Weber Research Group ^{Ion Spectroscopy}

Highlights

Jesse C. Marcum and Sydney H. Kaufman, two graduate students in the Weber group, have characterized the photochemistry of the gold salt tetrachloroaurate, Au(III)Cl₄^-, and its dihydroxylated analog, Au(III)Cl₂(OH)₂^- in the gas phase. Gold salts are important species in a number of chemical areas.  In geochemistry, these gold salts represent ways of how gold is transported in water. Moreover (and perhaps more importantly), Au(III)Cl₄^- is the most important precursor for the production of gold nanoparticles and can be reacted to other gold salts replacing chlorine atoms by hydrody groups (OH)
(e.g. leading to Au(III)Cl₂(OH)₂^-) by decreasing the acidity of the solution. Metal nanoparticles hold enormous promise in applications ranging from drug delivery to new materials with unusual optical properties. Most of the current synthetic routes use wet chemistry to achieve nanoparticle formation. Photochemical approaches may offer additional control over the nanoparticle synthesis by choosing the best possible wavelengths and by achieving spatial control over where the reaction takes place in solution. In order to obtain information on the intrinsic properties of the salt and the influence of the solvent, it is important to characterize the photochemistry of the process both in solution and in vacuum (i.e. in the absence of solvent).

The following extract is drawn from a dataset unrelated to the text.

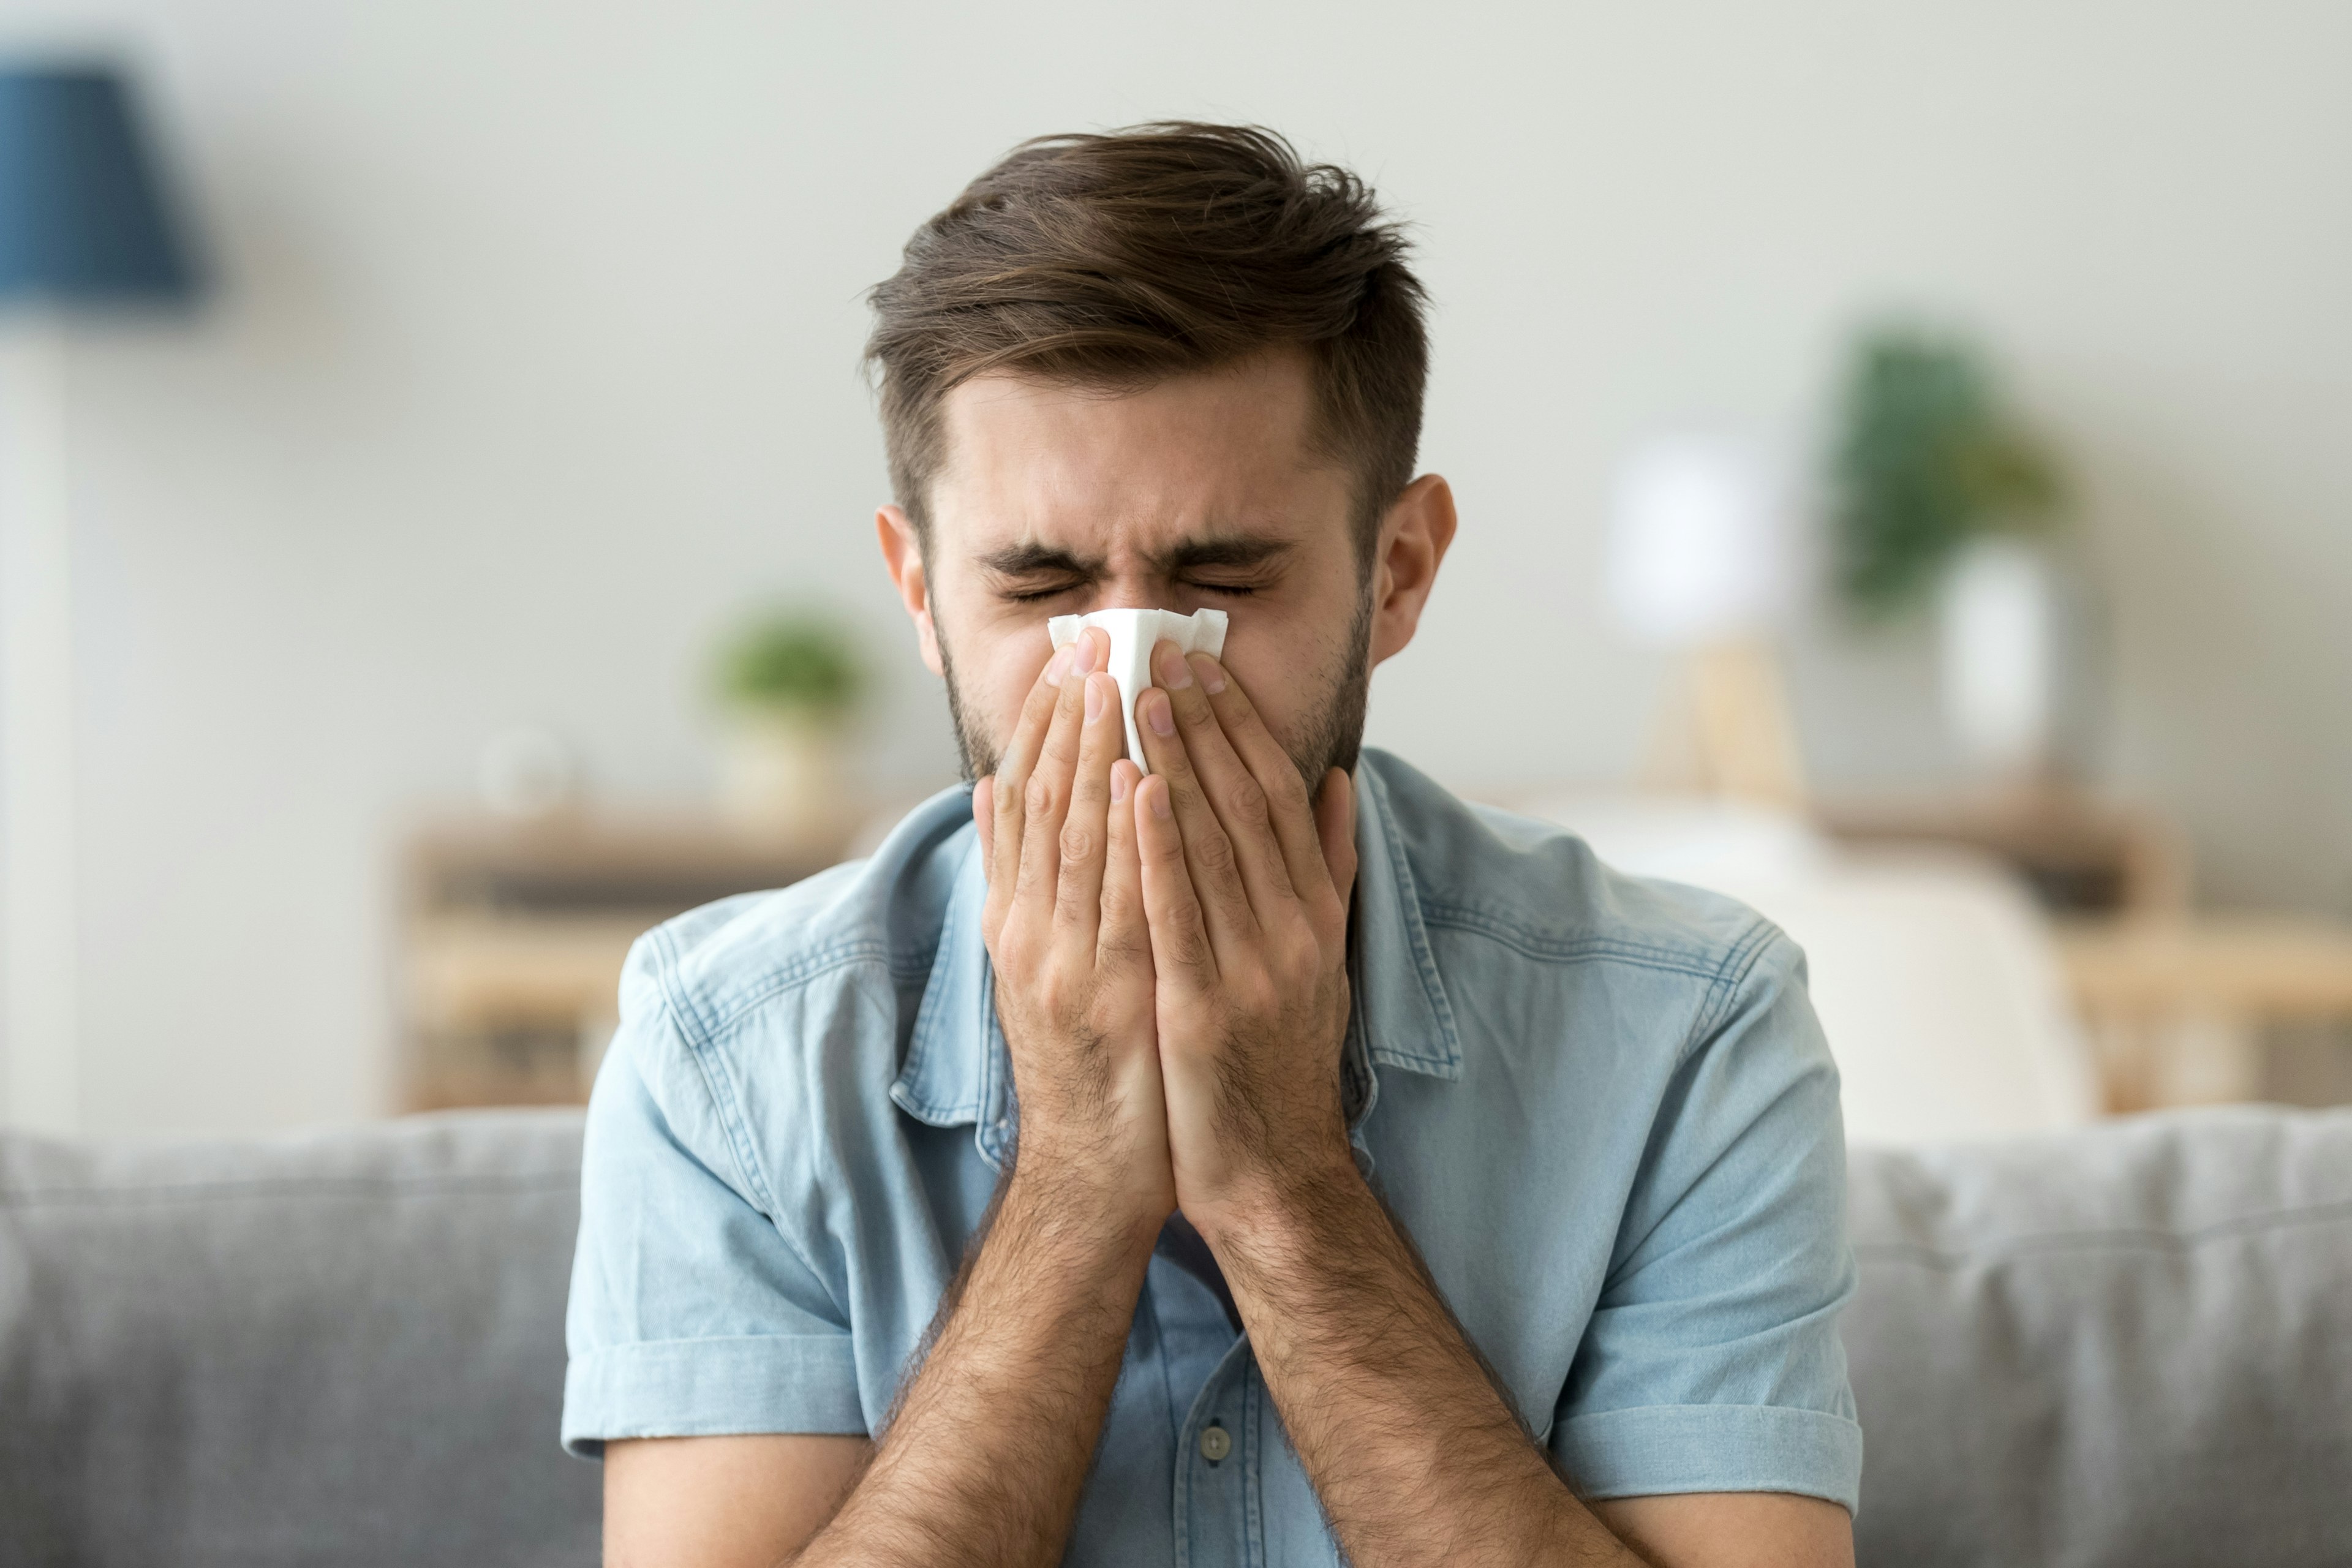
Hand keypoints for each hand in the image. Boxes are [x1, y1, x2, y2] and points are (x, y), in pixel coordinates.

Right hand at [977, 629, 1172, 1233]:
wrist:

The Weber group has studied the photofragmentation of AuCl₄^- and Au(III)Cl₂(OH)₂^- in the absence of solvent. They found that the fragmentation of AuCl₄^- in vacuum is highly wavelength-specific. Wavelengths longer than 325 nm result at best in the loss of one chlorine atom, wavelengths shorter than 314 nm result in the loss of two chlorine atoms. the former process leaves behind AuCl₃^- as a product, while the latter process generates AuCl₂^-. Both are intermediates along the route to producing gold nanoparticles. Utilizing wavelength specific reactions may offer the prospect to tune the photochemistry of the salt by choosing the laser wavelength for the light employed in this process. At the same time, the new data show at which wavelengths AuCl₄^- absorbs ultraviolet light in vacuum. Comparing the absorption wavelengths from experiments under vacuum with those in solution may lead to similar control over the photochemistry of this gold salt in solution and therefore new routes to better control in the production of gold nanoparticles.

In addition, the researchers found that AuCl₄^- fragments by losing one or two ligands, while AuCl₂(OH)₂^- always loses two of the ligands. This may shed light on a little-used synthetic approach in this area, namely a combination of making the solution less acidic and using UV light to activate the gold salt used. This could lead to a new route in nanparticle synthesis.